I think the answer is two-fold. First, we’ve empowered women. That is the #1 cultural shift that has happened in America in the past 50 years. Women can support themselves financially without a partner. That is huge. What women want out of marriage now is beyond financial. That used to be enough – it is not anymore. Now women are seeking "connection" and to get their emotional needs met.
However, the second part of this answer, we are still teaching little boys they cannot develop their emotional selves. This, to me, is nothing short of child abuse, but that’s another article. For purposes here, let’s just look at the massive damage this creates. Somewhere between the ages of 2 and 10 (at the very latest 12), little boys are taught not to cry. They are taught to "suck it up" and to shut down their emotional development. Their emotional growth, therefore, gets stuck, or stopped, at say, age 8.
We don’t do this to our little girls. Their emotional development is allowed and encouraged. Now, fast forward 30 years. We have a female who is 38 emotionally married to a male who is still 8. She no longer needs him to survive financially and starts making demands on him emotionally. She is longing for emotional depth and connection. But he’s 8.
This infuriates the wife. She begins to emotionally beat him up with her anger and frustration. In the meantime, the poor man doesn’t have his emotional tools developed (including empathy). He has no effective way to deal with her. He starts to "de-self" in order to "keep the peace." Unfortunately, this only fuels the fire. The hurricane strengthens.
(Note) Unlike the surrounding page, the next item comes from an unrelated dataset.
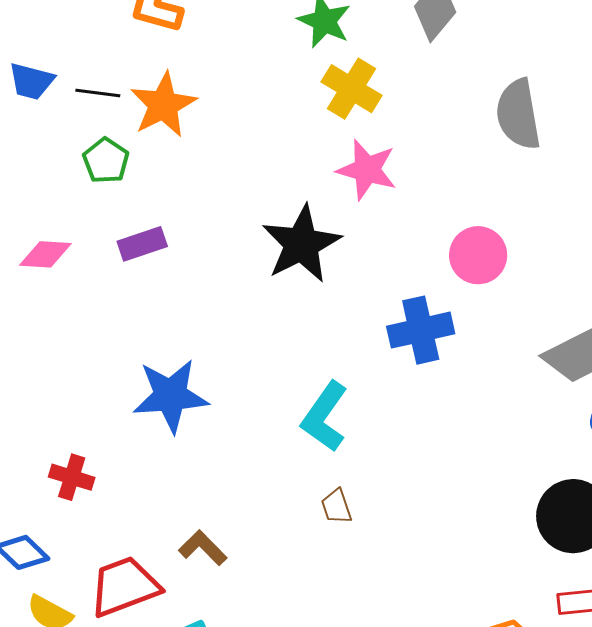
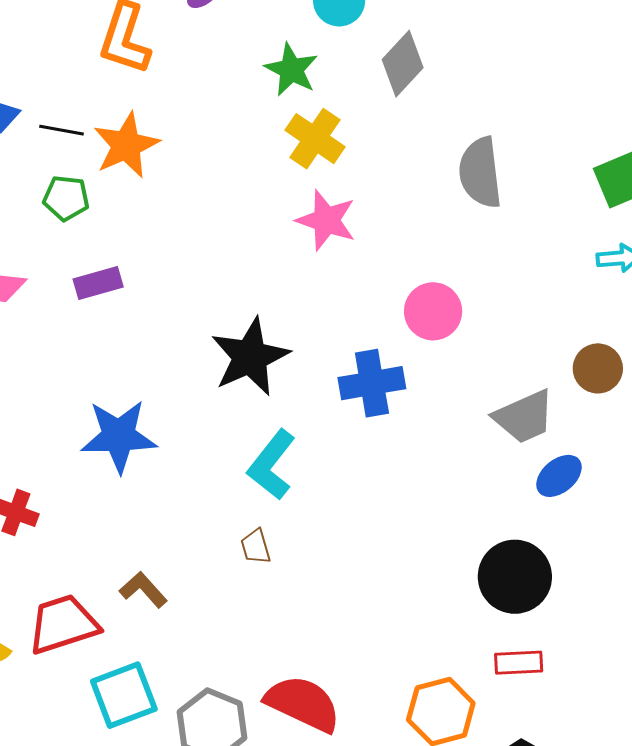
green pentagon: (106, 161) -> (66, 198), turned -30
black star: (301, 244) -> (250, 357), moved
brown trapezoid: (336, 506) -> (256, 547), moved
That is, the wife gets more powerful in the relationship as the husband loses power. The power structure gets more and more out of balance.
And in steps porn – or some kind of secret, underground life. In this "secret place," the husband feels powerful. He’s getting away with something his wife wouldn’t like (remember, he’s 8). He has a space that is just his. He has a space where his wife doesn’t have any control over him. And why porn (or topless clubs, prostitutes, or affairs)? It’s a space where he can feel powerful as a male. With his wife he feels emasculated and powerless. With porn, he reconnects to his testosterone and can feel like a man.
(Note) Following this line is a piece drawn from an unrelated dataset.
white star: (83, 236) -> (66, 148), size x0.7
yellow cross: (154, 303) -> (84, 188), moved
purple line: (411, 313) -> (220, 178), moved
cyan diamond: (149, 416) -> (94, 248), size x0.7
I am, in other words, not surprised when a man tells me he is living with a dominant, strong, controlling, very bright, angry wife, that he is doing porn. It’s predictable.
How to fix it? Again, the answer is two-fold. First, the husband must build up his ego strength and develop a strong self of his own. He does this by reconnecting to his emotional self he left behind at age 8, developing that self, and learning how to have boundaries. I go into this in more detail in my book, "The Emotionally Unavailable Man: A Blueprint for Healing," in the chapter called, Facing the Storm. He is half of the equation.
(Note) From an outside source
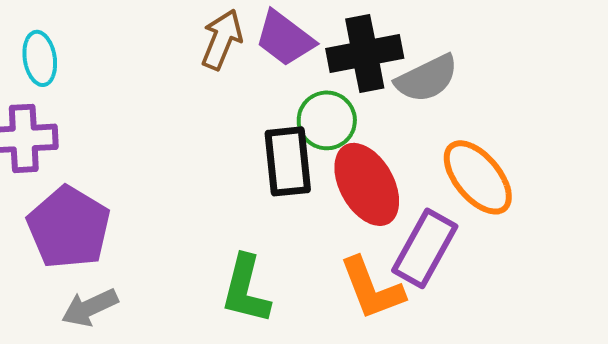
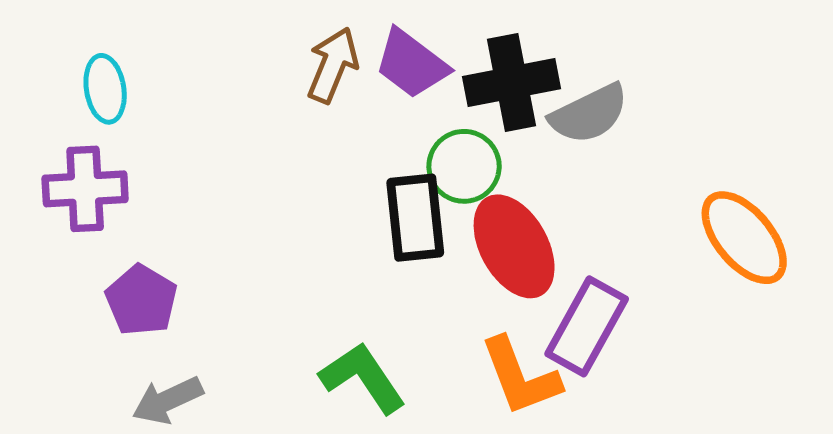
orange ellipse: (478, 177) -> (744, 238), moved
purple pentagon: (69, 227) -> (141, 300), size x0.7
green L-shape: (246, 289) -> (363, 378), turned 132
Second, the wife has work to do, too. She is the other half of the equation. She must learn how to hold onto her power and strength, and, at the same time, create a very safe space for her husband to be able to go beyond his emotional arrest from childhood.
I have found that women do not want to hear this. They have tried for years to get their needs met while their husband has remained a child. They want some change on HIS part and they want it NOW.
Understandably. Yet still, this much I know is true: the wife can speed up or slow down their husband’s growth. Learning to create safety will speed it up; hurricaning will slow it down.
It is only when the husband is able to grow beyond his childhood emotional arrest that the porn will stop. It is only then that he can have his true, authentic power and be able to be truly an equal in the marriage. When this happens, there is no further need for "pseudo power" or "pretend power" or running away to a "secret life." The husband has a strong sense of self, and can stand, and live, fully as a man. And then, beautifully, the woman can get her emotional needs met.
Wives, I encourage you to take the fast track – creating the emotional safety. Life is short. You and your husband both deserve to get to the richness of marriage as quickly as possible.